---------- Data for this task ----------

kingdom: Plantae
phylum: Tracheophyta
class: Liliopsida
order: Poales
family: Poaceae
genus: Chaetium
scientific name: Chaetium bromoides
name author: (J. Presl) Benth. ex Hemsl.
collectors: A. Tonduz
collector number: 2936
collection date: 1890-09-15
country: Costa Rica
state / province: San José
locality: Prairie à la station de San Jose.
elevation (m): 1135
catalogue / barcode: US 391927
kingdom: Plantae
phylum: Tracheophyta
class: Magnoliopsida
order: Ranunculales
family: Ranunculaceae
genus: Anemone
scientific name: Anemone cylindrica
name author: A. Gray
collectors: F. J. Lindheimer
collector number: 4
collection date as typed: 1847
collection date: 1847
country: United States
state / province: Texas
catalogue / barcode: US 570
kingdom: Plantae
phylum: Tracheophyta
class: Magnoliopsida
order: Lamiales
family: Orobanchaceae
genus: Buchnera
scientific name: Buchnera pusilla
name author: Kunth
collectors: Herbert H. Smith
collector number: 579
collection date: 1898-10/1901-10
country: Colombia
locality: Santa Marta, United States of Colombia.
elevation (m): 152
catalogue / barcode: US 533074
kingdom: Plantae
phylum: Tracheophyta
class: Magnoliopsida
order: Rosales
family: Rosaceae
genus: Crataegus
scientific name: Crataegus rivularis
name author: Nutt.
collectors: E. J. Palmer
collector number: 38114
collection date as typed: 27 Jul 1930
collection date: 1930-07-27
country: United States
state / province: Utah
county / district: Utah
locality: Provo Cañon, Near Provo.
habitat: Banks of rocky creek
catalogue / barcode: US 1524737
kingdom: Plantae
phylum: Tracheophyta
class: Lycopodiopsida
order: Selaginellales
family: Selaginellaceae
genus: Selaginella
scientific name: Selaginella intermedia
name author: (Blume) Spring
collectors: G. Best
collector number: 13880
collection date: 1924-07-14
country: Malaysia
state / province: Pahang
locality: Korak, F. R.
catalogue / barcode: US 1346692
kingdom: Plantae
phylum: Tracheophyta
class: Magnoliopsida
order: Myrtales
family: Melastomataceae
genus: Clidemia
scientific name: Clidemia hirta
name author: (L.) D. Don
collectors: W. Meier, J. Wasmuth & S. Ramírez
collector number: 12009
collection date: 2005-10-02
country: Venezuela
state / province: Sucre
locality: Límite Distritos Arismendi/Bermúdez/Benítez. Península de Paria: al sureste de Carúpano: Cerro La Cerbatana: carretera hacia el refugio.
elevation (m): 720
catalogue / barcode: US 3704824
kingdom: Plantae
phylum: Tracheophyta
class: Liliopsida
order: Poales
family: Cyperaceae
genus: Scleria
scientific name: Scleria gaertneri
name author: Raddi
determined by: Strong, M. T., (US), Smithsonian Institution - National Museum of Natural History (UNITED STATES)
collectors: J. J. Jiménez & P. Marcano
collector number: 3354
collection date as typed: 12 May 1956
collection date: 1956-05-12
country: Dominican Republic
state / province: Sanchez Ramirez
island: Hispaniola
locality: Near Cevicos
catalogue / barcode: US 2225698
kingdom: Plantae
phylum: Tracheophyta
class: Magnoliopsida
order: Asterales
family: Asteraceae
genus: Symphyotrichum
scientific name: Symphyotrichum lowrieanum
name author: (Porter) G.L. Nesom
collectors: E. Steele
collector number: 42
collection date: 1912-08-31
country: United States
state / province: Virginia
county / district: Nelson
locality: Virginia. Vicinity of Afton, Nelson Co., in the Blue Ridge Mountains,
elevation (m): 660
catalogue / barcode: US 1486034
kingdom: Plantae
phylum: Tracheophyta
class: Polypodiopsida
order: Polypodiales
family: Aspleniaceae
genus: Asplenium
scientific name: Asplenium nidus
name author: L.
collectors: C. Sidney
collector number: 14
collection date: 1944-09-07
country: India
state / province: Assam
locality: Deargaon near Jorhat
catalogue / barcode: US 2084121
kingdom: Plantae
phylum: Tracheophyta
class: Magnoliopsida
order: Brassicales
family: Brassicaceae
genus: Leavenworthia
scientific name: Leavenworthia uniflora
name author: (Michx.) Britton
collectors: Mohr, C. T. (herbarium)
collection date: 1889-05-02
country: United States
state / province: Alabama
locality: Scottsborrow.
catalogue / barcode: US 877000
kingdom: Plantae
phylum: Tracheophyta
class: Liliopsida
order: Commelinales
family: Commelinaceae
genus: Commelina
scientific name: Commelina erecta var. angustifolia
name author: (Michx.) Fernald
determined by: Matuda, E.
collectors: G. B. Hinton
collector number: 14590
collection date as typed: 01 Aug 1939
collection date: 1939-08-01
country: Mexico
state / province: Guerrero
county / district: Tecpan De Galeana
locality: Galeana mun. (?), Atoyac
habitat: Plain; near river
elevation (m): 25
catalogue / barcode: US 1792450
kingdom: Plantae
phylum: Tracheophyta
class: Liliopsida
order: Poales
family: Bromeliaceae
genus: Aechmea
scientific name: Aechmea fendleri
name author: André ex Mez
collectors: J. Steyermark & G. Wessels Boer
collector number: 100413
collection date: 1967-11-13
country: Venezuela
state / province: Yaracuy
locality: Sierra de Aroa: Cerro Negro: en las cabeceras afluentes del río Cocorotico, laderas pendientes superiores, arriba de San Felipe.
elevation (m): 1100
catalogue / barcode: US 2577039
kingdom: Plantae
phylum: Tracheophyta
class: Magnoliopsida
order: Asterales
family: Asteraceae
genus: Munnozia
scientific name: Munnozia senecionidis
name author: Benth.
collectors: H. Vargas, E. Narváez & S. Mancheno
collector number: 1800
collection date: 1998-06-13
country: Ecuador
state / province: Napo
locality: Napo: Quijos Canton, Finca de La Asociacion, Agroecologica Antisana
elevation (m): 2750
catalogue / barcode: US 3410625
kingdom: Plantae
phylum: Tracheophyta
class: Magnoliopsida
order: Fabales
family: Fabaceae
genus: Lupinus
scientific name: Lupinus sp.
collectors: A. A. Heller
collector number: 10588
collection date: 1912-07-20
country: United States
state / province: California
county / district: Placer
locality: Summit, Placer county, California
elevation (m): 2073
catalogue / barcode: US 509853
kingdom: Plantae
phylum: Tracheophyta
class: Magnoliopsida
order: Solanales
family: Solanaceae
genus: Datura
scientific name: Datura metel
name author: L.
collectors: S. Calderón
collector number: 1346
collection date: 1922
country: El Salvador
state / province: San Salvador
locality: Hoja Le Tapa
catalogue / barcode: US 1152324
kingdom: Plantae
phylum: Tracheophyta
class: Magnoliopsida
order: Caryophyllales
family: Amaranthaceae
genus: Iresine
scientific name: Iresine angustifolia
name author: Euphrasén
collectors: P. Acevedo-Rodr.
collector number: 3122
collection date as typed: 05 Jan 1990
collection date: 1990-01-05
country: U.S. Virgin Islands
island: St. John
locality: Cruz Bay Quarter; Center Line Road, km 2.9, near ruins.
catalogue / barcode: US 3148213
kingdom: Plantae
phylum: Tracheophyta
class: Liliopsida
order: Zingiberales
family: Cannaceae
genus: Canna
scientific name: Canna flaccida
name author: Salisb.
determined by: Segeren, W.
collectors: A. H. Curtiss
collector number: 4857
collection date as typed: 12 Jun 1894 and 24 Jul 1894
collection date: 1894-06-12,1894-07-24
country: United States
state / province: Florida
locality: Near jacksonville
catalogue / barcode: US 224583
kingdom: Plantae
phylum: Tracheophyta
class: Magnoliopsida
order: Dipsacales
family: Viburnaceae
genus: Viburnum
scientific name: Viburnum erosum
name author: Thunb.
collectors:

----------

**Work to be completed**
Echo these lines back word for word.

**Complete response**
kingdom: Plantae
phylum: Tracheophyta
class: Liliopsida
order: Poales
family: Poaceae
genus: Chaetium
scientific name: Chaetium bromoides
name author: (J. Presl) Benth. ex Hemsl.
collectors: A. Tonduz
collector number: 2936
collection date: 1890-09-15
country: Costa Rica
state / province: San José
locality: Prairie à la station de San Jose.
elevation (m): 1135
catalogue / barcode: US 391927
kingdom: Plantae
phylum: Tracheophyta
class: Magnoliopsida
order: Ranunculales
family: Ranunculaceae
genus: Anemone
scientific name: Anemone cylindrica
name author: A. Gray
collectors: F. J. Lindheimer
collector number: 4
collection date as typed: 1847
collection date: 1847
country: United States
state / province: Texas
catalogue / barcode: US 570
kingdom: Plantae
phylum: Tracheophyta
class: Magnoliopsida
order: Lamiales
family: Orobanchaceae
genus: Buchnera
scientific name: Buchnera pusilla
name author: Kunth
collectors: Herbert H. Smith
collector number: 579
collection date: 1898-10/1901-10
country: Colombia
locality: Santa Marta, United States of Colombia.
elevation (m): 152
catalogue / barcode: US 533074
kingdom: Plantae
phylum: Tracheophyta
class: Magnoliopsida
order: Rosales
family: Rosaceae
genus: Crataegus
scientific name: Crataegus rivularis
name author: Nutt.
collectors: E. J. Palmer
collector number: 38114
collection date as typed: 27 Jul 1930
collection date: 1930-07-27
country: United States
state / province: Utah
county / district: Utah
locality: Provo Cañon, Near Provo.
habitat: Banks of rocky creek
catalogue / barcode: US 1524737
kingdom: Plantae
phylum: Tracheophyta
class: Lycopodiopsida
order: Selaginellales
family: Selaginellaceae
genus: Selaginella
scientific name: Selaginella intermedia
name author: (Blume) Spring
collectors: G. Best
collector number: 13880
collection date: 1924-07-14
country: Malaysia
state / province: Pahang
locality: Korak, F. R.
catalogue / barcode: US 1346692
kingdom: Plantae
phylum: Tracheophyta
class: Magnoliopsida
order: Myrtales
family: Melastomataceae
genus: Clidemia
scientific name: Clidemia hirta
name author: (L.) D. Don
collectors: W. Meier, J. Wasmuth & S. Ramírez
collector number: 12009
collection date: 2005-10-02
country: Venezuela
state / province: Sucre
locality: Límite Distritos Arismendi/Bermúdez/Benítez. Península de Paria: al sureste de Carúpano: Cerro La Cerbatana: carretera hacia el refugio.
elevation (m): 720
catalogue / barcode: US 3704824
kingdom: Plantae
phylum: Tracheophyta
class: Liliopsida
order: Poales
family: Cyperaceae
genus: Scleria
scientific name: Scleria gaertneri
name author: Raddi
determined by: Strong, M. T., (US), Smithsonian Institution - National Museum of Natural History (UNITED STATES)
collectors: J. J. Jiménez & P. Marcano
collector number: 3354
collection date as typed: 12 May 1956
collection date: 1956-05-12
country: Dominican Republic
state / province: Sanchez Ramirez
island: Hispaniola
locality: Near Cevicos
catalogue / barcode: US 2225698
kingdom: Plantae
phylum: Tracheophyta
class: Magnoliopsida
order: Asterales
family: Asteraceae
genus: Symphyotrichum
scientific name: Symphyotrichum lowrieanum
name author: (Porter) G.L. Nesom
collectors: E. Steele
collector number: 42
collection date: 1912-08-31
country: United States
state / province: Virginia
county / district: Nelson
locality: Virginia. Vicinity of Afton, Nelson Co., in the Blue Ridge Mountains,
elevation (m): 660
catalogue / barcode: US 1486034
kingdom: Plantae
phylum: Tracheophyta
class: Polypodiopsida
order: Polypodiales
family: Aspleniaceae
genus: Asplenium
scientific name: Asplenium nidus
name author: L.
collectors: C. Sidney
collector number: 14
collection date: 1944-09-07
country: India
state / province: Assam
locality: Deargaon near Jorhat
catalogue / barcode: US 2084121
kingdom: Plantae
phylum: Tracheophyta
class: Magnoliopsida
order: Brassicales
family: Brassicaceae
genus: Leavenworthia
scientific name: Leavenworthia uniflora
name author: (Michx.) Britton
collectors: Mohr, C. T. (herbarium)
collection date: 1889-05-02
country: United States
state / province: Alabama
locality: Scottsborrow.
catalogue / barcode: US 877000
kingdom: Plantae
phylum: Tracheophyta
class: Liliopsida
order: Commelinales
family: Commelinaceae
genus: Commelina
scientific name: Commelina erecta var. angustifolia
name author: (Michx.) Fernald
determined by: Matuda, E.
collectors: G. B. Hinton
collector number: 14590
collection date as typed: 01 Aug 1939
collection date: 1939-08-01
country: Mexico
state / province: Guerrero
county / district: Tecpan De Galeana
locality: Galeana mun. (?), Atoyac
habitat: Plain; near river
elevation (m): 25
catalogue / barcode: US 1792450
kingdom: Plantae
phylum: Tracheophyta
class: Liliopsida
order: Poales
family: Bromeliaceae
genus: Aechmea
scientific name: Aechmea fendleri
name author: André ex Mez
collectors: J. Steyermark & G. Wessels Boer
collector number: 100413
collection date: 1967-11-13
country: Venezuela
state / province: Yaracuy
locality: Sierra de Aroa: Cerro Negro: en las cabeceras afluentes del río Cocorotico, laderas pendientes superiores, arriba de San Felipe.
elevation (m): 1100
catalogue / barcode: US 2577039
kingdom: Plantae
phylum: Tracheophyta
class: Magnoliopsida
order: Asterales
family: Asteraceae
genus: Munnozia
scientific name: Munnozia senecionidis
name author: Benth.
collectors: H. Vargas, E. Narváez & S. Mancheno
collector number: 1800
collection date: 1998-06-13
country: Ecuador
state / province: Napo
locality: Napo: Quijos Canton, Finca de La Asociacion, Agroecologica Antisana
elevation (m): 2750
catalogue / barcode: US 3410625
kingdom: Plantae
phylum: Tracheophyta
class: Magnoliopsida
order: Fabales
family: Fabaceae
genus: Lupinus
scientific name: Lupinus sp.
collectors: A. A. Heller
collector number: 10588
collection date: 1912-07-20
country: United States
state / province: California
county / district: Placer
locality: Summit, Placer county, California
elevation (m): 2073
catalogue / barcode: US 509853
kingdom: Plantae
phylum: Tracheophyta
class: Magnoliopsida
order: Solanales
family: Solanaceae
genus: Datura
scientific name: Datura metel
name author: L.
collectors: S. Calderón
collector number: 1346
collection date: 1922
country: El Salvador
state / province: San Salvador
locality: Hoja Le Tapa
catalogue / barcode: US 1152324
kingdom: Plantae
phylum: Tracheophyta
class: Magnoliopsida
order: Caryophyllales
family: Amaranthaceae
genus: Iresine
scientific name: Iresine angustifolia
name author: Euphrasén
collectors: P. Acevedo-Rodr.
collector number: 3122
collection date as typed: 05 Jan 1990
collection date: 1990-01-05
country: U.S. Virgin Islands
island: St. John
locality: Cruz Bay Quarter; Center Line Road, km 2.9, near ruins.
catalogue / barcode: US 3148213
kingdom: Plantae
phylum: Tracheophyta
class: Liliopsida
order: Zingiberales
family: Cannaceae
genus: Canna
scientific name: Canna flaccida
name author: Salisb.
determined by: Segeren, W.
collectors: A. H. Curtiss
collector number: 4857
collection date as typed: 12 Jun 1894 and 24 Jul 1894
collection date: 1894-06-12,1894-07-24
country: United States
state / province: Florida
locality: Near jacksonville
catalogue / barcode: US 224583
kingdom: Plantae
phylum: Tracheophyta
class: Magnoliopsida
order: Dipsacales
family: Viburnaceae
genus: Viburnum
scientific name: Viburnum erosum
name author: Thunb.
collectors:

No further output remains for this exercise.